Afrique Ancienne Berceau de l’Ecriture : à la découverte de l’écriture des Baluba
Chaque civilisation se distingue par un ensemble de valeurs qui constituent son corpus de connaissances techniques, éthiques, scientifiques et civilisationnelles. L’un des éléments fondamentaux parmi ces valeurs est l’invention de l’écriture. Celle-ci peut marquer soit l’apogée, soit le commencement d’un processus de maturation socio-transformationnelle prolongé pour une société humaine. L’écriture représente un système complexe d’expression de la pensée, caractérisé par un style propre pour la transcription et la transmission du savoir (Seydou Amadou, 1969). Elle doit être standardisée pour refléter l’imaginaire linguistique. Une fois cette standardisation accomplie, elle devient un outil permettant de consigner les grands événements historiques, préservés à travers une tradition orale répétée.

Consigne:
Reprenez le texte sur l'écriture des Baluba et prolongez-le à partir de sa dernière phrase. La liste n'est d'aucune utilité pour ce travail.

Données de l'exercice:
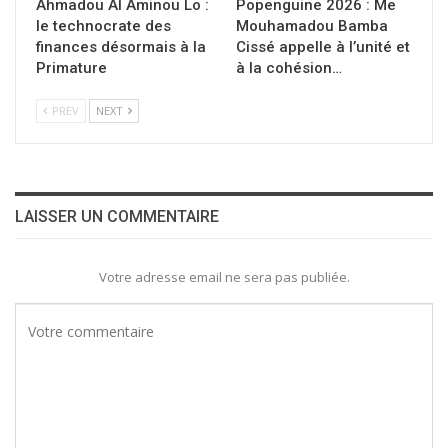
Ahmadou Al Aminou Lo :
Popenguine 2026 : Me
le technocrate des
Mouhamadou Bamba
finances désormais à la
Cissé appelle à l’unité et
Primature
à la cohésion…
PREV
NEXT
LAISSER UN COMMENTAIRE
Votre adresse email ne sera pas publiée.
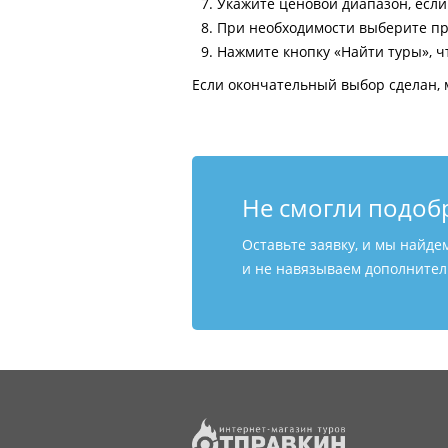
Укажите ценовой диапазон, есл
При необходимости выберите пр
Нажмите кнопку «Найти туры», ч
Если окончательный выбор сделан, 
Не смогли подоб
Оставьте заявку, и мы найде
и не навязываем дополнитель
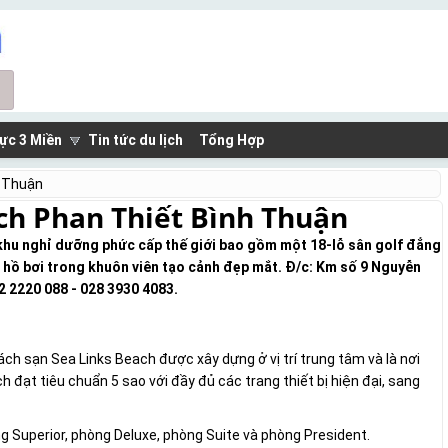
ực 3 Miền
Tin tức du lịch
Tổng Hợp
h Thuận
ch Phan Thiết Bình Thuận
khu nghỉ dưỡng phức cấp thế giới bao gồm một 18-lỗ sân golf đẳng
4 hồ bơi trong khuôn viên tạo cảnh đẹp mắt. Đ/c: Km số 9 Nguyễn
2 2220 088 - 028 3930 4083.
ch sạn Sea Links Beach được xây dựng ở vị trí trung tâm và là nơi
 đạt tiêu chuẩn 5 sao với đầy đủ các trang thiết bị hiện đại, sang
 Superior, phòng Deluxe, phòng Suite và phòng President.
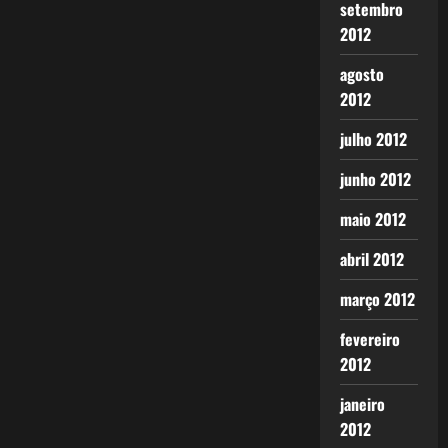
setembro
2012
agosto
2012
julho 2012
junho 2012
maio 2012
abril 2012
março 2012
fevereiro
2012
janeiro
2012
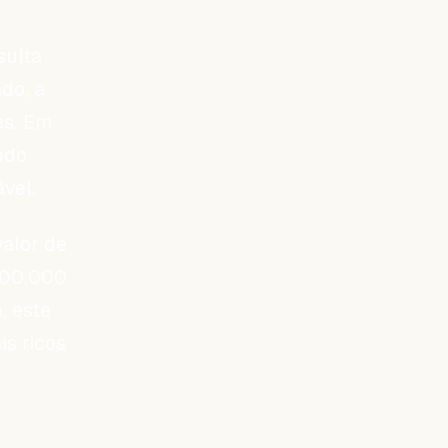
sulta
ado, a
es. Em
ndo
vel.
valor de
$500,000
, este
is ricos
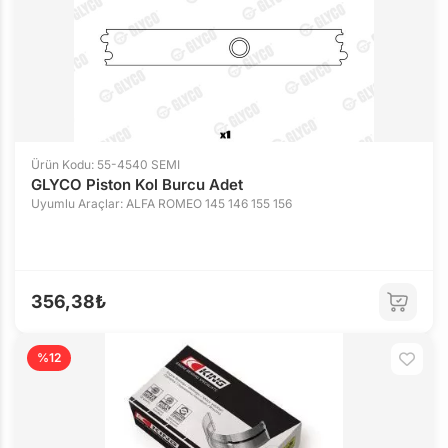
Ürün Kodu: 55-4540 SEMI
GLYCO Piston Kol Burcu Adet
Uyumlu Araçlar: ALFA ROMEO 145 146 155 156
356,38₺
%12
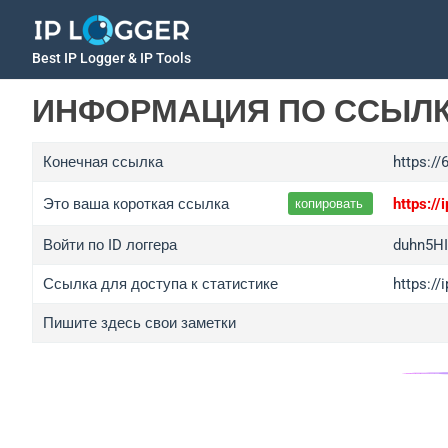
Best IP Logger & IP Tools
ИНФОРМАЦИЯ ПО ССЫЛ
Конечная ссылка
https://
Это ваша короткая ссылка
https:/
копировать
Войти по ID логгера
duhn5H
Ссылка для доступа к статистике
https:/
Пишите здесь свои заметки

Réponse rédigée:
Une distinction nette se dessine entre les sociétés humaines qui ont développé une forme d’écriture et celles qui ne l’ont pas fait. Cette division est profondément enracinée dans la conscience collective : l’Asie et le monde occidental sont généralement associés aux régions dotées d’une écriture, tandis que l’Afrique subsaharienne est souvent perçue comme dépourvue de systèmes d’écriture. Cette classification sociale a été largement acceptée, conduisant à une idée répandue selon laquelle les sociétés africaines subsahariennes n’ont pas développé d’écriture. Cette conception a été imposée par le récit largement unilatéral occidental dans les études anthropologiques, ethnographiques et linguistiques. Cependant, des recherches scientifiques sérieuses ont mis en lumière l’existence de sociétés ayant développé des formes d’écriture dans certaines parties de l’Afrique subsaharienne. Bien que l’oralité y ait souvent été prédominante par rapport à l’écriture, à l’inverse de l’Occident où l’écriture avait une prééminence sur l’oralité (Seydou Amadou, 1969), cela ne signifie pas que l’Afrique subsaharienne n’a pas connu de systèmes d’écriture.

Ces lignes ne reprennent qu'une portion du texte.